Retour sur une polémique par Jakes Bortayrou

La revendication des 32h incluse dans le programme d’EH Bai lors des élections législatives a suscité interrogations et critiques parmi les abertzale, certains lui imputant même des pertes de voix. Gauchiste, irréaliste, provocatrice vis- à-vis des paysans, des artisans et des professions libérales, inadaptée aux TPE majoritaires en Pays Basque, la liste a été longue sans que le temps de la campagne ne permette de développer une explication argumentée. L’affaire a au moins permis de mettre à jour la nécessité d’un débat de fond sur le projet social et économique que la gauche abertzale souhaite porter.

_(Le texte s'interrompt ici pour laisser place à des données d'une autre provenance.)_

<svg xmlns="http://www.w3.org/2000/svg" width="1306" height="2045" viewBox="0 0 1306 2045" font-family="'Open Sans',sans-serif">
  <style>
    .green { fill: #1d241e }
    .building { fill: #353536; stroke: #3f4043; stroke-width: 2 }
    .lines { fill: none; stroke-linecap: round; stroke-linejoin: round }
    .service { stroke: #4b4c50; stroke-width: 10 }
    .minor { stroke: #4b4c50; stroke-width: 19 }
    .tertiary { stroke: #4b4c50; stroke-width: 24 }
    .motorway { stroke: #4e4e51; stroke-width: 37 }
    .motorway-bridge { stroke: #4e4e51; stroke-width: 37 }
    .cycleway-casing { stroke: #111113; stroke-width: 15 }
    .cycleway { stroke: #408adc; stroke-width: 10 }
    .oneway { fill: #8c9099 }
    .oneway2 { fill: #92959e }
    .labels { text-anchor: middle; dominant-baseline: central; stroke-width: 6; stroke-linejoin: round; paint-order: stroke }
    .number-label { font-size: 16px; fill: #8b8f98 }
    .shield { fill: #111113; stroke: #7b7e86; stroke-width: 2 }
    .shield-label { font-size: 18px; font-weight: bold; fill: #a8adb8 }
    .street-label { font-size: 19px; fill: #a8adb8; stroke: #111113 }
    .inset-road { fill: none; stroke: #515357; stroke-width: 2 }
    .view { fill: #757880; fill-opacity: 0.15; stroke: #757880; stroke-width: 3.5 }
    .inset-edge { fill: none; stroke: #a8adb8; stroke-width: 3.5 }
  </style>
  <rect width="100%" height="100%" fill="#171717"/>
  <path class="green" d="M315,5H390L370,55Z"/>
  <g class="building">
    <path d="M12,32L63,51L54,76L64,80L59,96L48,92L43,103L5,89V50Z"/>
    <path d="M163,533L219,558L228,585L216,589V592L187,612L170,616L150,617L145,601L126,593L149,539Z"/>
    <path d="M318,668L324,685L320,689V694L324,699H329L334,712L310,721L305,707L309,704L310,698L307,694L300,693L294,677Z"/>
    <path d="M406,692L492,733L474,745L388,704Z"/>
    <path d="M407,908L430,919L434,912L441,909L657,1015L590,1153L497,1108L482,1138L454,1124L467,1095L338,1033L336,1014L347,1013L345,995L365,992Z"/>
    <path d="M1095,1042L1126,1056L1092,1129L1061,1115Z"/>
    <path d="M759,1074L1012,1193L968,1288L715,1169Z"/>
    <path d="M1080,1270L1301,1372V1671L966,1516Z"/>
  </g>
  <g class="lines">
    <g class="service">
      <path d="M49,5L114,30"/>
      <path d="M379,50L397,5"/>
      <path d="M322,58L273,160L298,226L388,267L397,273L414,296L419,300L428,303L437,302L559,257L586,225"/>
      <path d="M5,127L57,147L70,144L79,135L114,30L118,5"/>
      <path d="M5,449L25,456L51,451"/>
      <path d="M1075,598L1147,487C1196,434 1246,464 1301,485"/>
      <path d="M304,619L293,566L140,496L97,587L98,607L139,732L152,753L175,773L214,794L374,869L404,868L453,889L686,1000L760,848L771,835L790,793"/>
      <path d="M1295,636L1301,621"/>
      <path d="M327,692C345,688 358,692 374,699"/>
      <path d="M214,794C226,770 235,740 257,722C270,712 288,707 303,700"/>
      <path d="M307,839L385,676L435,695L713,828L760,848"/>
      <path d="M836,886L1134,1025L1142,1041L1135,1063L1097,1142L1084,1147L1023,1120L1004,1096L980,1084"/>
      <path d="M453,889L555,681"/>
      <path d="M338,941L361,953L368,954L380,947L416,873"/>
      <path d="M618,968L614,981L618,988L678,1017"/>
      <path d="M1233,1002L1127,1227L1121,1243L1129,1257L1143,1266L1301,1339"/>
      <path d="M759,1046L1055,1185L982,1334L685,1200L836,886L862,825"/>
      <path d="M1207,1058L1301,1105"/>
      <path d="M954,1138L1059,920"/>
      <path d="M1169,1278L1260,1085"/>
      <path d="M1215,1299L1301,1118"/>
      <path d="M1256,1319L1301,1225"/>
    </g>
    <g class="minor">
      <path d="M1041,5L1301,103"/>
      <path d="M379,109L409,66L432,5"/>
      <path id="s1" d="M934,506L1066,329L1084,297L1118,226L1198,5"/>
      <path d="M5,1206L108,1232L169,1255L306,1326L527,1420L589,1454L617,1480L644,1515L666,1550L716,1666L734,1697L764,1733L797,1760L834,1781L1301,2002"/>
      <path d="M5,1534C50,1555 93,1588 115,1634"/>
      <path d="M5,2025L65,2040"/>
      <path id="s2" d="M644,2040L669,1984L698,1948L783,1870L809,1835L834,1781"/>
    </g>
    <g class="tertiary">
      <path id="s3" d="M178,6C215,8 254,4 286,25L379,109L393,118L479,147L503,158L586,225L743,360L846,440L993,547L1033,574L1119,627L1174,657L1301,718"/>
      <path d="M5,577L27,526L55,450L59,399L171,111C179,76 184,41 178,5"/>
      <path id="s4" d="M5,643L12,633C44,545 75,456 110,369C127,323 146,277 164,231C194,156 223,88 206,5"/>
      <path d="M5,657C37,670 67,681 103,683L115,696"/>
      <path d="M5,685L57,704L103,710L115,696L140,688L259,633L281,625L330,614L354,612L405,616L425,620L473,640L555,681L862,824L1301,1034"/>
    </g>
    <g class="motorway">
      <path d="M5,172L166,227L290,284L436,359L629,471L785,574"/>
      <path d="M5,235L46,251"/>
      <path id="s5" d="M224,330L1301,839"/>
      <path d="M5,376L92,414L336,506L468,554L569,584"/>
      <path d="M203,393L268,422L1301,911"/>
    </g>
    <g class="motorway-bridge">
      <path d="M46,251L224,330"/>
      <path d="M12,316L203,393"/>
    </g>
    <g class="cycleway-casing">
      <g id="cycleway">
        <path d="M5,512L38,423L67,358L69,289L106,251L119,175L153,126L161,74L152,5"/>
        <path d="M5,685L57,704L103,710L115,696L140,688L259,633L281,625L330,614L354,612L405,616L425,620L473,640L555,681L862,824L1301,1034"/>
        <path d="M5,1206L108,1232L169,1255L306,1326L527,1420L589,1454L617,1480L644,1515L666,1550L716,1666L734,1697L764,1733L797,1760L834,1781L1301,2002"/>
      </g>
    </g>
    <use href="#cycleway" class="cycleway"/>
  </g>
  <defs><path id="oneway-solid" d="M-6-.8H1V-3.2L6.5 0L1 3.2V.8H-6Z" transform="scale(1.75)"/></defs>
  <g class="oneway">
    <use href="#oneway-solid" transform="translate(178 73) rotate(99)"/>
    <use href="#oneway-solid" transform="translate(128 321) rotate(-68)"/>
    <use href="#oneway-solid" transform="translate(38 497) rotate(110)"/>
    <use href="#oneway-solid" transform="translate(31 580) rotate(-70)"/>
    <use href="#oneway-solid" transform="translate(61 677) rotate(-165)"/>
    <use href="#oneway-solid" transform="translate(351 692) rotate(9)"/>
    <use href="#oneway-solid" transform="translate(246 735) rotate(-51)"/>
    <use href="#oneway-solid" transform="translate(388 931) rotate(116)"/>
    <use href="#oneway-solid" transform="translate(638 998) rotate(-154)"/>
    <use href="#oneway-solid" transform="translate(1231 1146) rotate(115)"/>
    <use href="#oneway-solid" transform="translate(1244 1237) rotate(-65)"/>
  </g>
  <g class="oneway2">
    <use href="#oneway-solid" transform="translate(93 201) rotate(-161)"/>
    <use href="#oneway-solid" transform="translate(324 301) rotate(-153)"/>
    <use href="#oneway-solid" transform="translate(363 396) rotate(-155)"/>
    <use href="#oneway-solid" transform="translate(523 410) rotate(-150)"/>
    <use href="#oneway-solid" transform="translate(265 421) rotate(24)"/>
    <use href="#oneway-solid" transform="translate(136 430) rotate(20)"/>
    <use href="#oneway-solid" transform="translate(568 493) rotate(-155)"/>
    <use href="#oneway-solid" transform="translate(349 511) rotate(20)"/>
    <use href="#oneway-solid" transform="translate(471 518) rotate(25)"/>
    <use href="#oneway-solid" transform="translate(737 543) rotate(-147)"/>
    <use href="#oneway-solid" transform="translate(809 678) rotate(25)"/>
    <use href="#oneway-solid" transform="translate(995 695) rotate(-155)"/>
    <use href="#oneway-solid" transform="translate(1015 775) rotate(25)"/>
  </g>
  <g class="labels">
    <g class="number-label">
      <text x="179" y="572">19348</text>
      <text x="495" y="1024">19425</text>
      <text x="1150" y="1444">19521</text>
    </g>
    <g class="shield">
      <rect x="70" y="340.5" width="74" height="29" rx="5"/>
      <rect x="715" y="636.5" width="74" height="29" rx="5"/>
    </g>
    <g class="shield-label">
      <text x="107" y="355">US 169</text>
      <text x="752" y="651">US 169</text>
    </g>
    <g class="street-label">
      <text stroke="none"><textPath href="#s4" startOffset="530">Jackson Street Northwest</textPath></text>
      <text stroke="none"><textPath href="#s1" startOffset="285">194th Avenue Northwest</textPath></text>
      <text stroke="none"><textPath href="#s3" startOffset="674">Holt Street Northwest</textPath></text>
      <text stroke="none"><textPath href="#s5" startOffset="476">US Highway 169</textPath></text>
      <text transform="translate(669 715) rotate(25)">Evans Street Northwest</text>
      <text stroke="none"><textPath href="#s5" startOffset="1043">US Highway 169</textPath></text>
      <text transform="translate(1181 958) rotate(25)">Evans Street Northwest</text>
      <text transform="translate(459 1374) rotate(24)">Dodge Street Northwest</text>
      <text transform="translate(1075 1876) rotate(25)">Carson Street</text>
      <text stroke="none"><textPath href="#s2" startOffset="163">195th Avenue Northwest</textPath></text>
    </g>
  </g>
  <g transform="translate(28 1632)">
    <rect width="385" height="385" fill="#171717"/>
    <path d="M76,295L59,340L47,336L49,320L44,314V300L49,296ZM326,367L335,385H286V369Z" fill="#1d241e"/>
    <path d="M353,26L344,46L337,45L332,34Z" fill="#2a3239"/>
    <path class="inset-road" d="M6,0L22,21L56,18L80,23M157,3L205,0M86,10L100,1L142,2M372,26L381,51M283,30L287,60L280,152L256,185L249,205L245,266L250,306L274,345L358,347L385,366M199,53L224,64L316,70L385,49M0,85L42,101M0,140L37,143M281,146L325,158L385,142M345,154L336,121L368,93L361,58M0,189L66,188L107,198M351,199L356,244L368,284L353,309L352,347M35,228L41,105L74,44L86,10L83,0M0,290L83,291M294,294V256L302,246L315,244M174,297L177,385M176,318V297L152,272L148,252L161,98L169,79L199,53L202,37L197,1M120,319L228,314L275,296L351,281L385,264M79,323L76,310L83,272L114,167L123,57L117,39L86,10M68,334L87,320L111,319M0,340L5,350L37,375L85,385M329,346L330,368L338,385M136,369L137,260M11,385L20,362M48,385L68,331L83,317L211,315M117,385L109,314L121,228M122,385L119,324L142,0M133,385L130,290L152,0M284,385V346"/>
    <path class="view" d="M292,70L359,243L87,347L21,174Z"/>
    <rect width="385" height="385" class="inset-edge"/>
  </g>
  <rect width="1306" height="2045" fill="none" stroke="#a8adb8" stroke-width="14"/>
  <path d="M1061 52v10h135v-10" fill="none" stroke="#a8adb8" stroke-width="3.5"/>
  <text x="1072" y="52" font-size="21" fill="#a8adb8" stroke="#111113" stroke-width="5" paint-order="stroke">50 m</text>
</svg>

La revendication de la réduction du temps de travail condense à la fois un choix de société, une réponse de gauche à la crise autant économique qu’écologique et donc une bifurcation stratégique vers un dépassement du système capitaliste productiviste. La RTT concerne les salarié-e-s qui représentent en Pays Basque Nord 82% de la population active. Dans le concret, le souci vient de sa mise en œuvre dans les TPE, très nombreuses en Pays Basque Nord (86% des entreprises ont moins de 10 salarié-e-s et représentent 33% de l’emploi salarié privé), mais des solutions existent et ont largement été documentées vers la fin des années 90 quand la question de la réduction du temps de travail occupait une place importante du débat politique (comme l’idée du «deuxième chèque» versé par la collectivité et permettant une RTT importante sans réduction de revenus). Depuis, 10 ans de gestion de la droite dont 5 de sarkozysme ont provoqué un repli idéologique catastrophique sur des valeurs réactionnaires («L’oisiveté est la mère de tous les vices» n’est pas loin) et dont les conséquences économiques sont clairement néfastes. Allonger la durée du travail (hebdomadaire ou par recul de l’âge de la retraite) est tout simplement une aberration économique et écologique.

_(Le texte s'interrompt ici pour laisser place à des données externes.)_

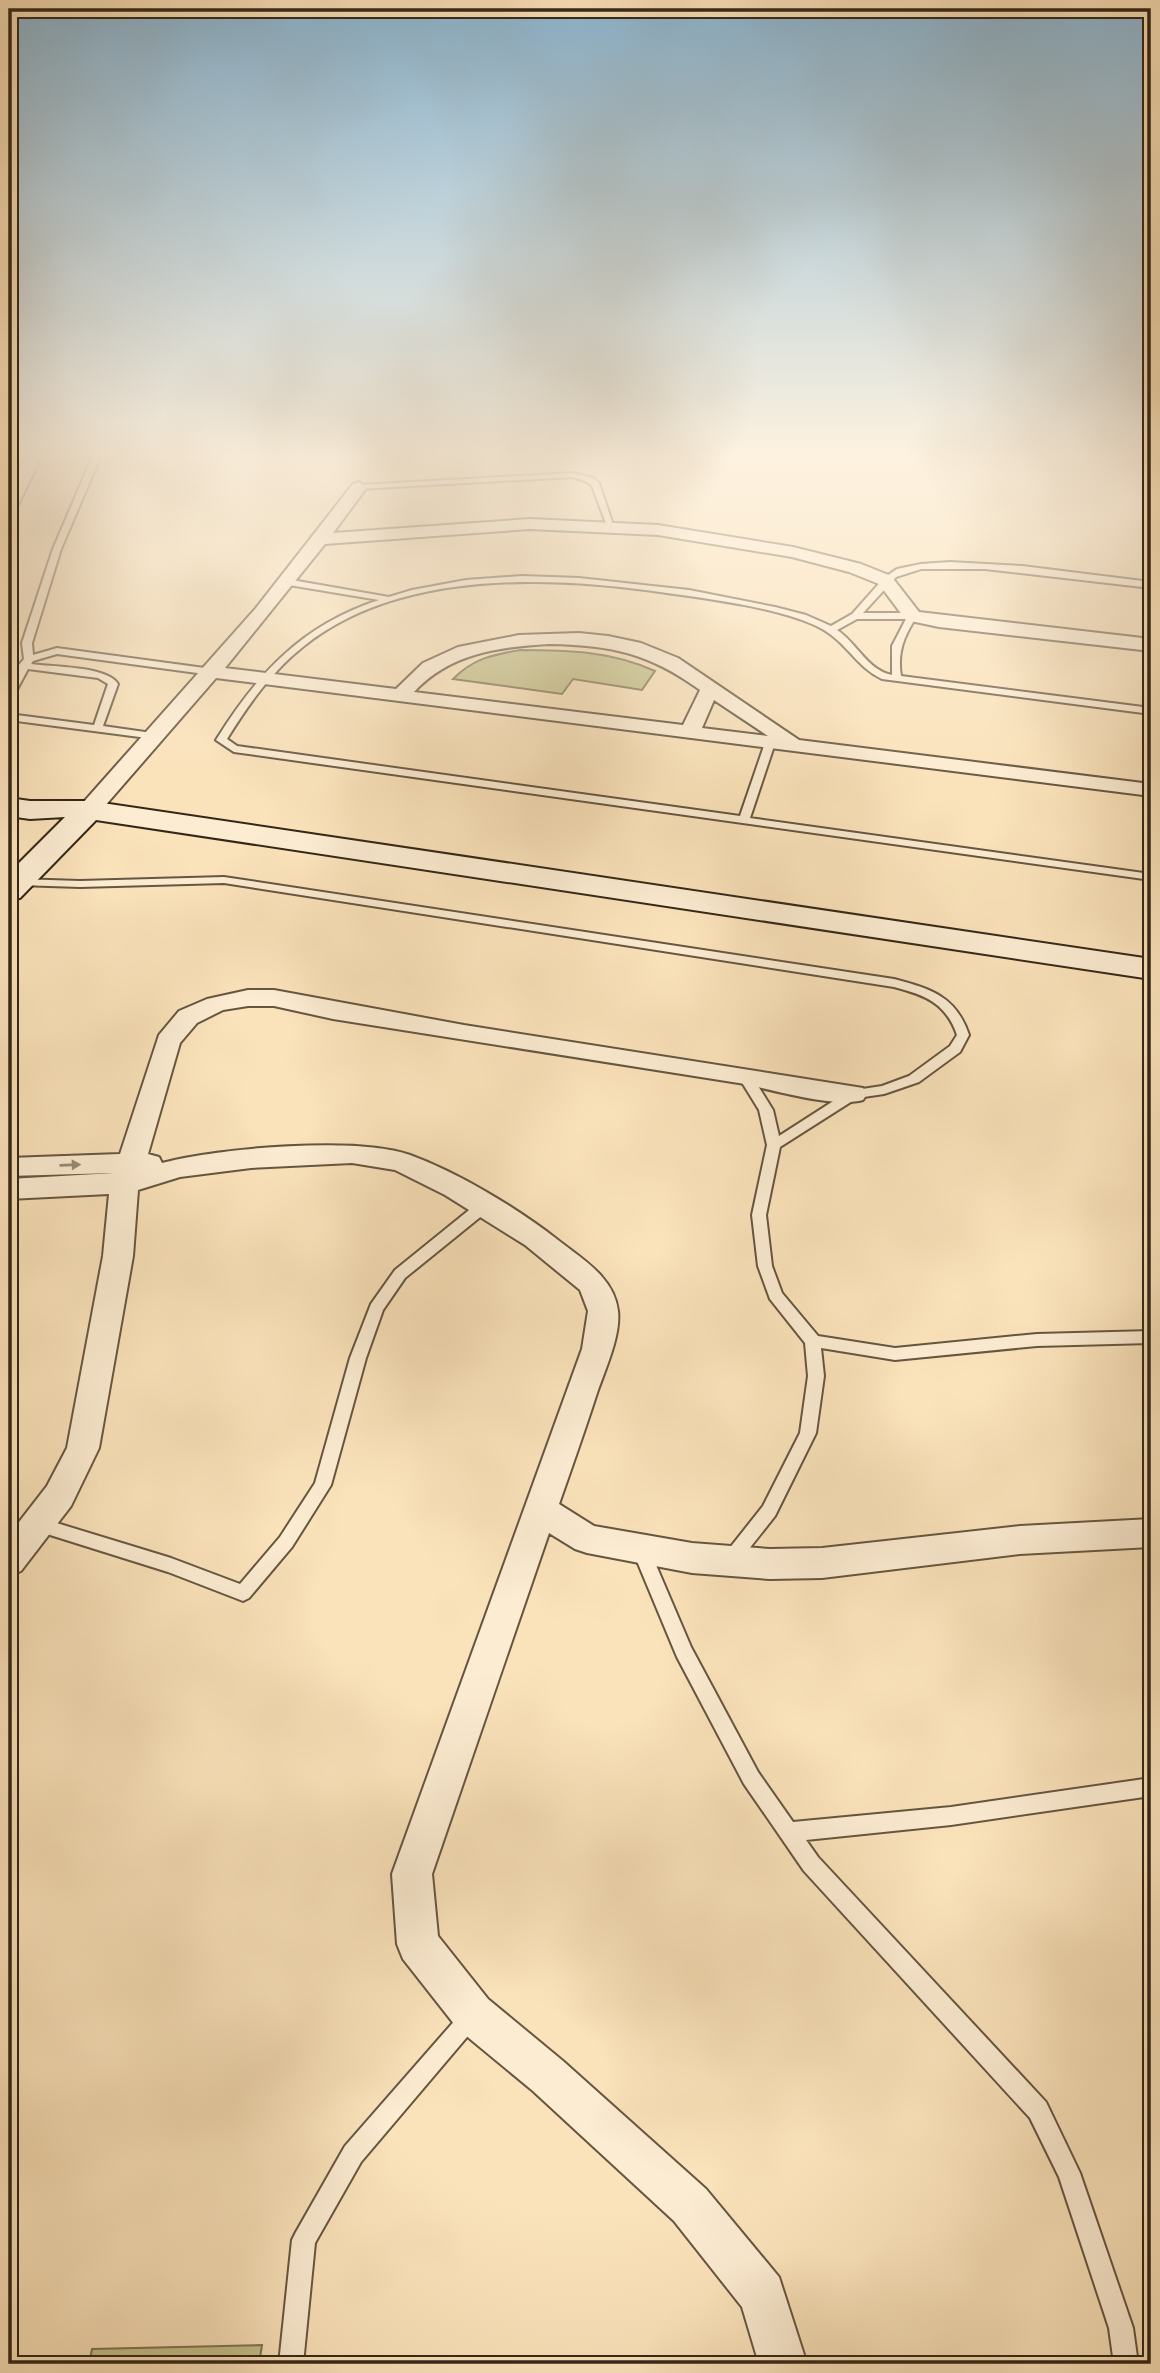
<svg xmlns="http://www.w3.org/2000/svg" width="1160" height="2373" viewBox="0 0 1160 2373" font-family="'IM FELL Double Pica',serif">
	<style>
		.green { fill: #c5c18b; stroke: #7d7452; stroke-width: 2 }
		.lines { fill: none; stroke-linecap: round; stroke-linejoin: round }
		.lane-casing { stroke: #665640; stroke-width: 4 }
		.street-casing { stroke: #665640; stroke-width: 4 }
		.secondary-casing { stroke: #352718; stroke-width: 4 }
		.lane { fill: #fcecd2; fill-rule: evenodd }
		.street { fill: #fcecd2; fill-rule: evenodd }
		.secondary { fill: #fcecd2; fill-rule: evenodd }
		.oneway { fill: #988a75 }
	</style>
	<rect width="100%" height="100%" fill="#fae2ba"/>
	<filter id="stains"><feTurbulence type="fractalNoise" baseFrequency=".00286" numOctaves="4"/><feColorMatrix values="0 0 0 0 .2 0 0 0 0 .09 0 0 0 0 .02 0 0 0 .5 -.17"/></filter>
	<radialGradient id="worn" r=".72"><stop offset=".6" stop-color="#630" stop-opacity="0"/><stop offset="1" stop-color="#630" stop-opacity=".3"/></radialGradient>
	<path class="green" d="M520,650C567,650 611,651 655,671L642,690L573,679L562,694L453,679C474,658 492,655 520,650Z
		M262,2345L259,2364H89L92,2349Z"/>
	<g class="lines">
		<g class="lane-casing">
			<path id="lane" d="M94,453H102L61,549L32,643L33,655L57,648L212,669L217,672L212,675L57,654L33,661L31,664C52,667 107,666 118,684L103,726L159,734V738L155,739L9,720V714L94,725L108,684L98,678L28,669L14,695L9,698V687L19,668L18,666L24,659L22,643L53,549Z
				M573,473L593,478L599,483L614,528L607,526L592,486L587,482L573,477L359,489L355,487L359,485Z
				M950,562L1022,566L1151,582V588L985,569H921L896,577L863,613H912L917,616C904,636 897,652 901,676L1151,708V714L882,679C853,665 846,638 812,624C772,607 710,599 667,593C552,576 400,569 304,646C272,671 248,705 227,739L237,746L740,816L765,743L770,740L775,743L750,818L1151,874V880L234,752L216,740C257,674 302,625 379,600L283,584L282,582L286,579L389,597L412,590L466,580L522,576L579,578L689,590L775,607L806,615L831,626L852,614L884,578L897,569L921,564ZM857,619H906L892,646V675C867,670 857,643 837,630Z
				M224,877L894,979C931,989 956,996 969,1035L960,1052L919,1082L884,1094L857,1098L780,1147L766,1215L772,1266L782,1293L818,1336L895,1348L1037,1334L1151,1331V1343L1037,1346L895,1360L821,1348L824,1376L816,1433L775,1516L737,1564L731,1566L725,1564L722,1559L725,1554L763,1506L800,1433L808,1376L805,1343L770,1299L758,1266L752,1215L767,1145L759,1110L738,1076L745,1072L750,1073L773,1110L779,1136L849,1091L882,1086L909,1076L950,1046L957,1035C946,1003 925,995 894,987L224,883L80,887L18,885L12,882L18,879L80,881Z
				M484,1201L491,1206L489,1210L405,1278L383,1310L366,1358L331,1485L292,1547L249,1598L243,1601L168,1572L31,1529L29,1524L31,1519L37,1517L171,1558L240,1584L280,1537L315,1483L350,1358L371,1304L395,1270L479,1202Z
				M641,1542L647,1544L691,1647L758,1772L793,1822L951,1807L1151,1778V1796L951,1825L806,1840L818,1857L1046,2102L1080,2173L1133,2328L1138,2364H1114L1109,2328L1059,2177L1030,2118L804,1871L744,1784L677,1657L632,1549L635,1544Z
				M471,2006L478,2010L482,2017L478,2024L361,2162L315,2243L303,2364H279L292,2240L296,2232L345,2146L464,2010Z"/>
		</g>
		<g class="street-casing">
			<path id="street" d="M27,453H43L17,507L9,512V491Z
				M359,482L367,487L333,533L530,519L658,525L793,547L861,564L891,576L919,612L1151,639V651L939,627L906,620L879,584L849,572L792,557L658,535L530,529L325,544L225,668L396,689L423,663L458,647L519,635L579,633L608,636L641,643L678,658L799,740L1151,784V796L216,678L97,815H81L78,810L81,805L256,608L353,484ZM549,644C611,645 649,653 700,690L683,725L414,692C450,653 499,647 549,644ZM714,700L768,736L702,728Z
				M248,990H274L464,1025L863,1088L867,1094L863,1100C835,1108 775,1091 745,1084L333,1019L274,1006H248L223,1010L197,1023L180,1043L148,1154L159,1157L162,1163C218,1148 357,1136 410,1155C459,1173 517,1208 558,1240C582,1259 614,1277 618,1311C621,1335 605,1370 597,1393C585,1430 572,1467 559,1504L594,1526L692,1543L770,1549L822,1548L1020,1526L1151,1519V1547L1020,1554L822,1578L770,1579L692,1573L587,1553L575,1549L549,1533L432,1874L438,1936L488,1999L563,2061L706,2189L779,2277L807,2364H759L742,2307L674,2221L533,2091L458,2029L403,1959L397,1944L392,1874L582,1349L588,1311L580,1290L525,1245L445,1195L395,1170L352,1163L251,1168L180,1177L138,1190L133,1256L99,1448L71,1506L21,1571L9,1576V1535L47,1486L67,1448L103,1256L109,1194L9,1199V1179L114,1173L9,1176V1158L120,1154L159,1035L179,1011L207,999Z"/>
		</g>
		<g class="secondary-casing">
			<path id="secondary" d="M9,798L30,801H89L1151,959V979L96,820L20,898L9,900V873L65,817L30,819L9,816Z"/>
		</g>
		<use href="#lane" class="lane"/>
		<use href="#street" class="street"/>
		<use href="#secondary" class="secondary"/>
	</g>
	<defs><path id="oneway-solid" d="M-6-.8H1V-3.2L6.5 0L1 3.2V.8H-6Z" transform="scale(1.75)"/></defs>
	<use class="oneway" href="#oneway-solid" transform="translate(70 1165) rotate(-2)"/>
	<linearGradient id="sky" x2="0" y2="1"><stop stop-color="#8bb7d4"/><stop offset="0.58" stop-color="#fdf2e0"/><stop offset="1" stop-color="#fdf2e0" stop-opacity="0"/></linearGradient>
	<rect width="1160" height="785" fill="url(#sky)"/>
	<rect width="1160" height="2373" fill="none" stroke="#fae2ba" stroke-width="35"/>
	<rect x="10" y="10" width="1139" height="2352" fill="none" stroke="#352718" stroke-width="3.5"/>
	<rect x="18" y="18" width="1125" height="2338" fill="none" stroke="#352718" stroke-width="2"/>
	<rect width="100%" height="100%" filter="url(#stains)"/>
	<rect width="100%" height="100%" fill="url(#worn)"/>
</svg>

Le chômage de masse qui s’est installé depuis 30 ans a suivi une évolution parallèle à l’augmentation de la part des profits dans la richesse produite. Pendant les décennies écoulées, les gains de productivité ont été captés par les actionnaires au nom de l’antienne fameuse qui se révéla fumeuse «les profits d’aujourd’hui sont les investissements de demain et les emplois d’après-demain». Ces profits, loin d’être investis dans la modernisation de l’appareil productif ou la recherche pour une transition écologique, ont alimenté une spirale de spéculation financière (recherche effrénée des meilleurs retours sur investissement au delà de toute logique et sans aucune vision de long terme) qui nous a conduit à la crise actuelle. Il faut rompre avec cette logique. Aujourd’hui ces gains de productivité doivent servir à la création d’emplois par la réduction du temps de travail, à la revalorisation des bas salaires et à la protection sociale. La réduction du temps de travail sans baisse de revenus est donc une des modalités pour un meilleur partage des richesses produites. Elle reste donc l’axe majeur d’une politique vraiment progressiste. Sans même toucher aux fondements du capitalisme, rétablir dans un pays comme la France la proportion entre les dividendes versés aux actionnaires et la masse salariale telle qu’il y a 30 ans, dégagerait un montant de 60 milliards qui pourraient permettre la création de 2 millions d’emplois (au salaire brut médian). Mais des emplois pour quoi? C’est l’autre aspect d’un politique alternative: des emplois qui répondent à une utilité sociale avérée (éducation, santé, services à la personnes, transition écologique) et non pas soumis au seul critère de rentabilité pour l’actionnaire.
Réduire l’emprise du travail sur le temps de vie est un objectif constant de l’humanité : gagner du temps pour soi, pour sa famille, pour se cultiver, s’occuper de la cité, faire vivre la démocratie. A l’heure où la souffrance au travail fait des ravages, quelle société voulons nous : une société duale avec des inclus stressés et une masse de précaires et de chômeurs exclus ou une société où chacun travaille à la fois moins et mieux?
Reprendre le mouvement séculaire de la RTT dépasse le cadre des élections et des problématiques du Pays Basque Nord. C’est un combat global. C’est une urgence autant qu’un nécessité économique. Saurons nous l’imposer? Pas sûr, mais faut-il au moins la défendre et l’expliquer sans complexes.